Un dimanche de rêverie

Douze ans, à la fois encore une enfant et pourtant elle se sentait déjà grande. Fière d’être parvenue à cet âge entière, sans grande blessure, sans gros traumatisme. C’est qu’elle avait réussi tant bien que mal à passer entre les gouttes du destin.

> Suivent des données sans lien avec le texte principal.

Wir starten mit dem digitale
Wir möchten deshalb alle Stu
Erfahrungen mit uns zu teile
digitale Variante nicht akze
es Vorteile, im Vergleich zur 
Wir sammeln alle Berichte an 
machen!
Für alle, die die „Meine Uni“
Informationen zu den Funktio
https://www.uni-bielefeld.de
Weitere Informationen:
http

En ce dimanche ensoleillé, assise sur un petit muret de pierre, elle réfléchissait intensément à sa vie, tout en jouant avec une fleur. Elle réfléchissait à ce qu’elle avait vécu et à ce dont elle avait envie dans sa vie. Réfléchir équivalait en fait à rêvasser, à se laisser emporter par son imaginaire dans un futur plus ou moins lointain, dans un monde dont les prémisses difficiles se dessinaient. Elle se trouvait soudain bien inquiète. Tout en rêvassant, elle regarda le jardin autour d’elle. Elle vit les fleurs et les insectes, entendit leurs bourdonnements, perçu les parfums et les arômes et se dit alors que sa rêverie manquait de couleurs. Elle plongea alors dans son imaginaire et releva toutes les imperfections, toutes ces choses pas drôles qui faisait que la morosité la gagnait. Alors, dans chacun des interstices, elle mit ici du rouge, là du vert, tantôt du mauve et encore de l’orange. Elle peignait son futur avec tout ce qu’elle trouvait sous son regard dans le jardin de ses parents. Elle était heureuse d’ailleurs de pouvoir vivre dans une maison avec un jardin.

Par quoi commencer ?

Tout en ajoutant la touche finale à sa rêverie, elle y aurait passé la journée tellement elle était absorbée par sa création, elle prit une grande inspiration et se remit à réfléchir en soupirant. Et à voix haute, elle se dit « non, c’est bien joli tout ça, mais par quoi vais-je commencer maintenant pour réaliser cette vie-là ? Une vie riche en couleurs, saveurs, senteurs, voluptueuse de sensations, de découvertes à faire, de personnes et de créatures à rencontrer ! Par quoi vais-je commencer parce en fait, j’ai une foule de choses à explorer et mettre en place. » Puis soudain, elle s’arrêta. Stupéfaite, elle se dit « c’est bien joli tout ça, je veux bien commencer à agir, mais peut-être est-ce une erreur de vouloir tout imaginer parfaitement, dès aujourd’hui, Rome ne s’est pas fait en un jour ! Alors si je commençais par juste être là, par respirer et sentir ce qui est là, ce qui est agréable dans la douceur de cette fin d’après-midi, baignée de sensation de chaleur.

Rêver ou Vivre ?

Et si au lieu d’imaginer demain je vivais aujourd’hui, maintenant ? Chaque instant l’un après l’autre, en regardant ce qui est là autour de moi, en moi ? Le jardin et le plaisir de cette contemplation. Si je mets en moi toutes ces perceptions, je crée déjà un jardin de couleurs en moi et c’est cela que je vais emporter dans mon futur. Le plus possible de présent qui fera trace en moi sous forme d’impressions, de ressentis, d’émotions. Vivre intensément ce qui la vie me propose de vivre dans le moment. En respirant profondément, même quand quelque chose de désagréable ou de difficile se produit. Respirer la douleur, respirer la peur, respirer la colère, imprimer en moi ces expériences que je traverse, comme pour écrire un grand livre de ma vie. Un livre d’expérience, de moments, de vibrations, de présence. Et chaque jour une nouvelle page s’écrira, se dessinera. Nul besoin de prévoir à l’avance. Je serais comme un violoncelle dont les cordes seront jouées par la magie de l’instant présent. Voilà ce que je veux pour moi ! » Et l’on pourra comprendre que pour une jeune fille de douze ans, c’est là une excellente décision.